Paris—Reporting that its 2011 profits rose 2.3% as it transitioned out of lower end retail, PPR, parent to Gucci, Bottega Veneta etc., said today that it expects better earnings this year despite “an uncertain economic climate.”
For the year ended Dec. 31, PPR post net income of 986.3 million euros (about $1.29 billion) from 964.5 billion euros in 2010. Excluding non-recurring items, full-year net income from continuing operations reached 1.05 billion euros, or 8.35 euros a share, versus 834.5 million euros, or 6.59 euros a share in 2010.
Revenue for the full year increased to 12.23 billion euros from 11.0 billion euros in the comparable period a year ago.
Over the last year, PPR has been reorganizing to focus on luxurygoods and sports lifestyle brands, planning to sell off its Redcats online business and Fnac, an Italian electronics chain, where operating profits dropped 47%.
Goal: 24 Billion Euros by 2020
To beef up its luxury and sports brands, PPR purchased Sowind Group, a high end watch company, Brioni, the menswear brand, and Volcom, a better athletic lifestyle brand. And the company said additional “medium sized” acquisitions would be likely.
For the year, its luxury group, which includes Gucci, Bottega Veneta, Yves Saint Laurent, posted a 22.2% increase in sales, while the sport and lifestyle division, which includes Puma and Volcom, had a 10.5% increase.
“The transformation of PPR into a more cohesive, integrated group will make us stronger and enable us to fully exploit the huge growth potential of each of our brands,” said François-Henri Pinault, chairmand/ceo.
Operating income from the luxury division rose 33.8% to 1.26 billion euros, including a 335.1% increase at Yves Saint Laurent where YSL Couture became profitable for the first time. Revenue at Gucci, its biggest brand, was up 18.7% to 3.14 billion euros with an operating profit up 25.2%. However, fourth quarter sales at Gucci, which were up 12% missed analysts’ average estimate for a 15% increase. Bottega Veneta saw a 33.3% increase in 2011 sales to 682 million euros, and a 57.1% jump in its operating profit.
PPR said the Asia-Pacific region, excluding Japan, was one of the main contributors to these brands’ sales during the year, representing about 24.3% of the total. The company plans to open 43 Gucci stores this year, Bottega will open 22 and Yves Saint Laurent will open 15.

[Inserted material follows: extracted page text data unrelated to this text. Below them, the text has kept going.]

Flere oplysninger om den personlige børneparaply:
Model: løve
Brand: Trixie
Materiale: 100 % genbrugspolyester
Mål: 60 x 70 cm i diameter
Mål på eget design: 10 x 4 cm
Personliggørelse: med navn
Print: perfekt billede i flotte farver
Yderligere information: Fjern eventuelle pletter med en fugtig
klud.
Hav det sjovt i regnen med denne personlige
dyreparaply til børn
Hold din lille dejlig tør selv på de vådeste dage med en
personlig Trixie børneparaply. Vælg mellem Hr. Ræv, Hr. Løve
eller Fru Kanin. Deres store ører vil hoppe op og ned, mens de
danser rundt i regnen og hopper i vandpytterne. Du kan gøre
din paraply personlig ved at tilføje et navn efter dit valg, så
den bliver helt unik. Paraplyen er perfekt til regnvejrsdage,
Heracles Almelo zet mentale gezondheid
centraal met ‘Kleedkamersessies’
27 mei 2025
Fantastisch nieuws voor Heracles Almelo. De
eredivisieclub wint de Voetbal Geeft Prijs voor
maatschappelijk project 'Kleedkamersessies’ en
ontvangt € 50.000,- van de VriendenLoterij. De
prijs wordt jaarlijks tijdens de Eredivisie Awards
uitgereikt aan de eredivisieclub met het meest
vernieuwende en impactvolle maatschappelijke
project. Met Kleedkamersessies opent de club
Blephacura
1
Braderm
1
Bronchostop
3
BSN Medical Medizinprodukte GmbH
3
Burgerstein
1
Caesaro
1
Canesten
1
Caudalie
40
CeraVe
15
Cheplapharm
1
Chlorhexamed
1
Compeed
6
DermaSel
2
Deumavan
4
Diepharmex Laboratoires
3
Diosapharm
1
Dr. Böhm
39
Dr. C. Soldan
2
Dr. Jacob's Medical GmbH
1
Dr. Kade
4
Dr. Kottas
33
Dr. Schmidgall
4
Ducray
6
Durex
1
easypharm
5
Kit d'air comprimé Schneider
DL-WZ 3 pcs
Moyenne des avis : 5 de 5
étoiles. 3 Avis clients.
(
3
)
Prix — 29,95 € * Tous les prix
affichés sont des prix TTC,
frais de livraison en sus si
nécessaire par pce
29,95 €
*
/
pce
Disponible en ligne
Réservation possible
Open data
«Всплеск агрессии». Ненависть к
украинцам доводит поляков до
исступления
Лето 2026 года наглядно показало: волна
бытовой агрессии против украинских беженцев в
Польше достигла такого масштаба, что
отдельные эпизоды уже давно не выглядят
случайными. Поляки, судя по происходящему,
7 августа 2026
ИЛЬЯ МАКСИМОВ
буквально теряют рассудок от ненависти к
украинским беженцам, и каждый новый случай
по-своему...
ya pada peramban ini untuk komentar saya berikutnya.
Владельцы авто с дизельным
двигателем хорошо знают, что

For the long term, PPR hopes to achieve 24 billion euros in sales by 2020, with 10 billion euros coming from Asia and more than 1 billion euros online. With 54% of revenue coming from retail and 40% from sports and lifestyle, the company said in a presentation to analysts.
In other announcements, the company named some key positions to its executive committee: Patrizio di Marco, chief executive of Gucci, Marco Bizzarri, ceo at Bottega Veneta and Franz Koch, ceo of Puma.
Seeing Red: Battle with Louboutin
PPR also said that Jean-Marc Duplaix, who recently joined PPR as group chief financial officer, will also join the executive committee.
During a press conference following the 2011 results, Pinault fired off against footwear designer Christian Louboutin, who evidently referred to PPR as counterfeiters in an interview with French newspaper Libération.
Responding to Louboutin’s accusations that PPR was a counterfeiter in regard to the company’s trademark battle over red-soled shoes, Pinault told reporters: “We won the first proceedings in quite precise, clear terms. I am therefore very confident with regard to this case, even if I regret it, because these are two great houses and I think we have better things to do than to fight in court over a question of color.”
Louboutin, who registered the red sole as his trademark with the U.S. Patent and Trademark Office in 2008, sued YSL claiming in April that red soled shoes from its resort collection was “virtually identical” to Louboutin’s. The court decision is pending over the matter.